The main difference between conventional heating with hot air and microwave heating is the heating mechanism. While conventional techniques heat a surface, the microwaves heat the whole volume of the treated object. During the conventional heating, the heat is generated outside the treated product and conveyed by conduction or convection. Hence, the surface is heated at first and afterwards the heat flows toward the inside, which always remains colder than the surface. The required internal temperature can be reached only by sufficient increase of the surface temperature of the material above the temperature needed for particular treatment.

On the contrary, in MW treatment, the heat is generated in a distributed manner inside of the material, allowing more uniform and faster heating. According to the literature [2], the energy consumption is 60-70 % lower in a case of microwave treatment.
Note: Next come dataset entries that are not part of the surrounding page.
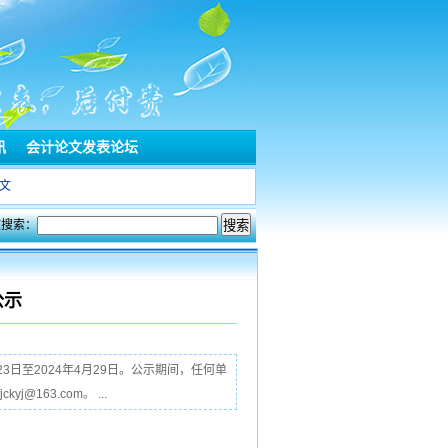
讯
会计论文发表论坛
文
文搜索：
公示
日至2024年4月29日。公示期间，任何单
63.com。 ...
Term "microwaves" was used for the first time in 1932^nd, and its first usage was during the Second World War in radiocommunication and radar technology. The activity of electromagnetic field of high frequency was discovered accidentally during a radar-related research project, while testing a new vacuum tube, called a magnetron. Until now, MW have been used for food preparation, chemical sludge, medical waste, organic synthesis, analytics and curing of hi-tech polymers [3, 4]. Today they are widely accepted and spread to mobile phones, television, wireless computer networks and some special applications such as rocket engines.

Electromagnetic waves have been used in the textile finishing for the purpose of drying of thick materials, performed at radio frequency (RF) dryers which are operating at different frequencies. This kind of dryers are operating at frequencies of 27,12 MHz with power from 10 till 100 kW.

First idea of MW application for textile finishing processes originated in 1970-es when cellulose fabrics were treated with Durable Press (DP) finishing agents and cured in MW oven [5]. Although these first results were promising, the idea was abandoned till 1955, when Miller [6] patented his Pre-set process without awareness of the earlier patent. Both cases involved garment microwave treatment, but they were abandoned because of efforts to control the process failed. Until now, MW irradiation for textile finishing has been used for the combined desizing, scouring and bleaching processes [7], dyeing [8] and drying processes, as well as for eradication of insects from wool textiles [9]. Additional usage was for continuous measuring of low humidity [10]. All this experiments were performed in a resonant cavity. Completely different system was used in microwave device constructed by american firm Industrial Microwave System (IMS). Treated material is passed through the waveguides in a rope state [11].

Experimental

Main idea of microwave device construction was to treat textile material on continous flow basis. It has been achieved by passing the textile material through a slots of waveguide-based applicator. Experiments were performed at textile material treated with different finishing processes. Cellulose material was impregnated with baths 1-7, and passed through a waveguides.

 

Microwave device

Laboratory microwave device, shown in figure 2, was constructed at the Department for Textile Chemistry and Material Testing of Faculty of Textile Technology, University of Zagreb. This novel system offers passage of textile material in a wide state through a waveguides. The system consists of 6 centrally sloted rectangular waveguides (dimensions 4 x 8 cm) and 2 magnetrons fed by 500 W. Waveguide is terminated with water-based dummy load that prevents leakage of residual microwave energy.